Brazil must improve its productivity in order to resume growth, reports released Wednesday (Mar. 7) by the World Bank argue. Should the country's yearly productivity rate remain the same, Brazil is estimated to grow a mere 1.8% per year. A boost in productivity, on the other hand, could drive the country’s expansion to 4.4% a year, the studies add.
In Brazil, work productivity has increased 0.7% a year since the mid-90s. The rate is an indicator for technical efficiency, which shows how companies or the country turn supplies into goods and services.
On Wednesday, the institute published the reports Emprego e crescimento: a agenda da produtividade and Competências e empregos: uma agenda para a juventude ("Employment and Growth: the Productivity Agenda," and "Skills and Jobs: an Agenda for Young People," in a literal English translation). According to the World Bank, an average Brazilian worker is only 17% more productive than they were 20 years ago. For the average worker in high-income countries, the increase in the period was 34%.
The international agency further highlights that job generation is crucial for Brazil to maintain the achievements made up to 2010, as two thirds of poverty reduction in Brazil from 2000–2010 were made possible by the creation of employment.
From 1966 to 2015, when the country’s average GDP increase stood at 2.6% a year, some two thirds of this expansion corresponded to the boost in labor force and education, and one third to the surge in physical capital.
High minimum wage
The World Bank regards Brazil’s minimum wage as high compared to international standards. The minimum wage in the Organization for Economic Co-operation and Development (OECD) has remained steady at 45% and 50% of the average pay. In Brazil, this percentage reaches 70%. The minimum wage in Brazil is $295.19 a month.
The increase in the minimum wage could make an impact on the admission of young people. Studies mentioned in the publication show that hikes in the minimum wage lower the probability of employment for adolescents by 3%.
The OECD is a group made up mostly of developed countries. The minimum wage of member countries surpasses that of Brazil. OECD figures for 2015 indicate that, whereas Brazil had a minimum wage of $1.12 an hour, countries like Australia had $9.54, US $6.26, and Japan $5.52.
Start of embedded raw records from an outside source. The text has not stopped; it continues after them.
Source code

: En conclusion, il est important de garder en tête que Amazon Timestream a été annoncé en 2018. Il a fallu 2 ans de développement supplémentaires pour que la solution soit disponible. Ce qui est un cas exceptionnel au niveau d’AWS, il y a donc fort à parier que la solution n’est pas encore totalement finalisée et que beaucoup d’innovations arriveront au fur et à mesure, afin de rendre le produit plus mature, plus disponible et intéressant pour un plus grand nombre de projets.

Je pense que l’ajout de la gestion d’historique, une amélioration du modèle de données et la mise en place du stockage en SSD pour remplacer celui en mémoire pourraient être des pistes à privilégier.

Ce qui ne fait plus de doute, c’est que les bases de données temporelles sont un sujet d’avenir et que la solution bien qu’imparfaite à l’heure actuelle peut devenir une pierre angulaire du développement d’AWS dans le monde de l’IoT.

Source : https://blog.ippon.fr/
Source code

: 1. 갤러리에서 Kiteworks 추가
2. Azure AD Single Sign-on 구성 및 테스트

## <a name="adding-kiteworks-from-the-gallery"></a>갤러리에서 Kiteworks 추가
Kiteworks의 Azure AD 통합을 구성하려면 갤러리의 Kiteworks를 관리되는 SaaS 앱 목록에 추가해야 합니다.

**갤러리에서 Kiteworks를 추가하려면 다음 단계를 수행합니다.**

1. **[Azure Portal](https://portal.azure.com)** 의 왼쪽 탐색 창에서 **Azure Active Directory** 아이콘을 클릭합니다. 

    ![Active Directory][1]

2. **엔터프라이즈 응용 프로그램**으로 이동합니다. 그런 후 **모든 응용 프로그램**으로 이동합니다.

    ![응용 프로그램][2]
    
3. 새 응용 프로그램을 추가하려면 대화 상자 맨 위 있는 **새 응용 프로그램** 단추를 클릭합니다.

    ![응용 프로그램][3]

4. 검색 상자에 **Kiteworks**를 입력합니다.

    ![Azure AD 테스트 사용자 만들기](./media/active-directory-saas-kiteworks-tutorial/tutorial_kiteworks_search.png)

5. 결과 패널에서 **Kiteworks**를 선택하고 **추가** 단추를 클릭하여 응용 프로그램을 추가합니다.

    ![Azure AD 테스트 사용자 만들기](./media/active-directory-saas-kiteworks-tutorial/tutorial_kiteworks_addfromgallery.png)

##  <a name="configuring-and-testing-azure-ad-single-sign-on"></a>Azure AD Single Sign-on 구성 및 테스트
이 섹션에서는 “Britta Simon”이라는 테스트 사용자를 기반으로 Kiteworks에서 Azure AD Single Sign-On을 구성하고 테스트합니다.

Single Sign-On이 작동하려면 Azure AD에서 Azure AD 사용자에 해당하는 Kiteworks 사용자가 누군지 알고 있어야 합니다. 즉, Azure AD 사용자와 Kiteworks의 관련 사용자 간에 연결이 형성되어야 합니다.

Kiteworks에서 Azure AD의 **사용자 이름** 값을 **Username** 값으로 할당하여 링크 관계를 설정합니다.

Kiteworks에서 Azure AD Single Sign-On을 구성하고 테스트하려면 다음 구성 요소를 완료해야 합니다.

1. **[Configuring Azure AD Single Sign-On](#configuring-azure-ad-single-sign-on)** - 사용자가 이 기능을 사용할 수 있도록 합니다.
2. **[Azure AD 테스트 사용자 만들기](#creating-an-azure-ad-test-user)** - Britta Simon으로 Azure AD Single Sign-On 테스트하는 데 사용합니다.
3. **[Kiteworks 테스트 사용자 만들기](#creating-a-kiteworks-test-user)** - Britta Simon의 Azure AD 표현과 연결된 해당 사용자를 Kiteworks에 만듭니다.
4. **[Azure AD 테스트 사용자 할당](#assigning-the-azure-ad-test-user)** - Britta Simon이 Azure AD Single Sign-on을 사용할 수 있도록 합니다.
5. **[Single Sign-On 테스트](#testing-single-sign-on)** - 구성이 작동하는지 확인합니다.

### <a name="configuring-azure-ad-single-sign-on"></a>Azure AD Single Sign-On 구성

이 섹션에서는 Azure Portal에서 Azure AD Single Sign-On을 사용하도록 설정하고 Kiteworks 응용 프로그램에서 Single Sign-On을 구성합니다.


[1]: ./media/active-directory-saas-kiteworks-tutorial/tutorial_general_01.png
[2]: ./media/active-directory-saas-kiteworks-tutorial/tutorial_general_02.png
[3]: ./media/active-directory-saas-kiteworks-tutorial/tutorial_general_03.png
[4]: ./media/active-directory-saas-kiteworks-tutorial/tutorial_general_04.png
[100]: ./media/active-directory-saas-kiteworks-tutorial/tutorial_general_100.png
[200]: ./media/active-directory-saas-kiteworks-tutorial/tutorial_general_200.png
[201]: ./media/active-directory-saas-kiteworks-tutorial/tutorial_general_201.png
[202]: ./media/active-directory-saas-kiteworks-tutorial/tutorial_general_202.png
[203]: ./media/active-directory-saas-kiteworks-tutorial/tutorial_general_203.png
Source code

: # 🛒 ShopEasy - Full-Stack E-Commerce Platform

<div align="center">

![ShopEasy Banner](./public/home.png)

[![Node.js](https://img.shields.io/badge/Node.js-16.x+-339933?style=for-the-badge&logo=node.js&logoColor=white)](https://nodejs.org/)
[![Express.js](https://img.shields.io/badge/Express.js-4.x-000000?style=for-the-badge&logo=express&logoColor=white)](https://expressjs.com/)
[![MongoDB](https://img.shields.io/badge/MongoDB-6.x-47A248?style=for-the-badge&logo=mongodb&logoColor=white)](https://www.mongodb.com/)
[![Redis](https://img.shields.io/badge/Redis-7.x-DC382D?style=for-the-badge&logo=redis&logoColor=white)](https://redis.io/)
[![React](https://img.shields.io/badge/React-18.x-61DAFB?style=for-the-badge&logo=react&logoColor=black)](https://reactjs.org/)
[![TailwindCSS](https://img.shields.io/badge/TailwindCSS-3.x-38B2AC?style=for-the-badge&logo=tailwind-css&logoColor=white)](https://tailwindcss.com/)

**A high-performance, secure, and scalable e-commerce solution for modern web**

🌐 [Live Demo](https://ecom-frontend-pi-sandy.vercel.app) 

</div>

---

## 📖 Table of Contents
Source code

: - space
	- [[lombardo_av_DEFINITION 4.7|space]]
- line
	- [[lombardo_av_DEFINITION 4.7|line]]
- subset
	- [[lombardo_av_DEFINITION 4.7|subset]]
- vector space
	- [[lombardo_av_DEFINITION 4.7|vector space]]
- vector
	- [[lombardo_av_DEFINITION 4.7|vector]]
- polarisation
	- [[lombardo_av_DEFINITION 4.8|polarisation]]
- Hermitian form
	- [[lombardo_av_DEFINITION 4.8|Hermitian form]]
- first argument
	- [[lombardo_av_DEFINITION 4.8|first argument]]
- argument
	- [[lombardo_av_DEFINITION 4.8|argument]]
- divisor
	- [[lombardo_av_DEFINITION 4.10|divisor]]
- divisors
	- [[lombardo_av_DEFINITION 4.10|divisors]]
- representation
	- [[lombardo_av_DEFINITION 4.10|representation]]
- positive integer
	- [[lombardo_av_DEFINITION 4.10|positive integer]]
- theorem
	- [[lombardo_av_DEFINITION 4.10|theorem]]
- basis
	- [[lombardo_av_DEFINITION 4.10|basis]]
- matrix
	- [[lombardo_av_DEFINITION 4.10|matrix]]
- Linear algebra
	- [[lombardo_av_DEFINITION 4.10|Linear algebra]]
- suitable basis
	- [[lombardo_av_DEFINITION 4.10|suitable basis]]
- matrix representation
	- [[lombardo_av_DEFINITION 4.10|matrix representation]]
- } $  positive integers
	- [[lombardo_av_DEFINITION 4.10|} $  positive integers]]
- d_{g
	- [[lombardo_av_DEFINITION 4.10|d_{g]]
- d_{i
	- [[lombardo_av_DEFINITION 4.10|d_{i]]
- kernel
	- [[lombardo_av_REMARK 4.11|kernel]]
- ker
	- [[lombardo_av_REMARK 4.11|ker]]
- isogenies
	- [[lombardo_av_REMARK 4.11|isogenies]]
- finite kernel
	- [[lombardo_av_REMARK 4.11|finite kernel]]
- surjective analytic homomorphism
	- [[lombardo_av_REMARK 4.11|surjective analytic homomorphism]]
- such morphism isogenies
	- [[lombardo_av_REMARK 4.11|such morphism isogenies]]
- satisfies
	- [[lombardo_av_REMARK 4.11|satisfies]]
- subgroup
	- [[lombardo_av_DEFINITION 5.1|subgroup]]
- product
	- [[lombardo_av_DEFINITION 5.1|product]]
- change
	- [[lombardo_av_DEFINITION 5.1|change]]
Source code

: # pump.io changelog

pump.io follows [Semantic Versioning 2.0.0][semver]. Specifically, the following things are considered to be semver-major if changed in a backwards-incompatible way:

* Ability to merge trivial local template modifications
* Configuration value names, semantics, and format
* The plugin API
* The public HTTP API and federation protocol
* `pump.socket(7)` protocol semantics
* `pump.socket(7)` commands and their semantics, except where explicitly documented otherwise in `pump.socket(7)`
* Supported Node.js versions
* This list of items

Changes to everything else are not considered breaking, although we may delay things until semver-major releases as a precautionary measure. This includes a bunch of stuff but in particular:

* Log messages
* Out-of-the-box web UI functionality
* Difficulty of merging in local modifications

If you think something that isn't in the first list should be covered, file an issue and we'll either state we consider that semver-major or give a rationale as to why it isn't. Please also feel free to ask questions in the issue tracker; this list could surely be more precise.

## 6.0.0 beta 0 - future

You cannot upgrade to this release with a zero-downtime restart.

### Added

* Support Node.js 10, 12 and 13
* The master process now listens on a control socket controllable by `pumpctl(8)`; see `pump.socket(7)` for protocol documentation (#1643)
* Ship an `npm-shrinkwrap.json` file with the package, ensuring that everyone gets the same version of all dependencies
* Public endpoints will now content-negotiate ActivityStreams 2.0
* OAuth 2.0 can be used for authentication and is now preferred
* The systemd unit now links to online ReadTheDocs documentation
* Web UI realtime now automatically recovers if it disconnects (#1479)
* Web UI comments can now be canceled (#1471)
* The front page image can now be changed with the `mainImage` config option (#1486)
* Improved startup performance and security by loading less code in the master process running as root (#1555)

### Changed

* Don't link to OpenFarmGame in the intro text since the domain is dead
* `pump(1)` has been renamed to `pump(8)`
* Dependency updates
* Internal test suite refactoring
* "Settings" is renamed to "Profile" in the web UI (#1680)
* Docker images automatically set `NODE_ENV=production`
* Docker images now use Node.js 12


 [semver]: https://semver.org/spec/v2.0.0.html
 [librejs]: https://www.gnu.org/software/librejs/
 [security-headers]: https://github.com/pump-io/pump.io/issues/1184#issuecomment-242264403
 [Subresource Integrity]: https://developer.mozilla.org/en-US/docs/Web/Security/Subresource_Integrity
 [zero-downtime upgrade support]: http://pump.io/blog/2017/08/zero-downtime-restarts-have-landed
Brazil in search of improvements
In the ceremony held to launch the reports, Brazil's Chief of Staff Eliseu Padilha said the government has adopted measures to bring balance to accounts and encourage growth, mentioning as an example the reform in the country's high-school curriculum, which is to offer students the option of vocational education.
Padilha also talked about the cap on public spending, which limits the increase in spending in a given year to the inflation reported in the year prior. For this year, the limit has been set at 3%.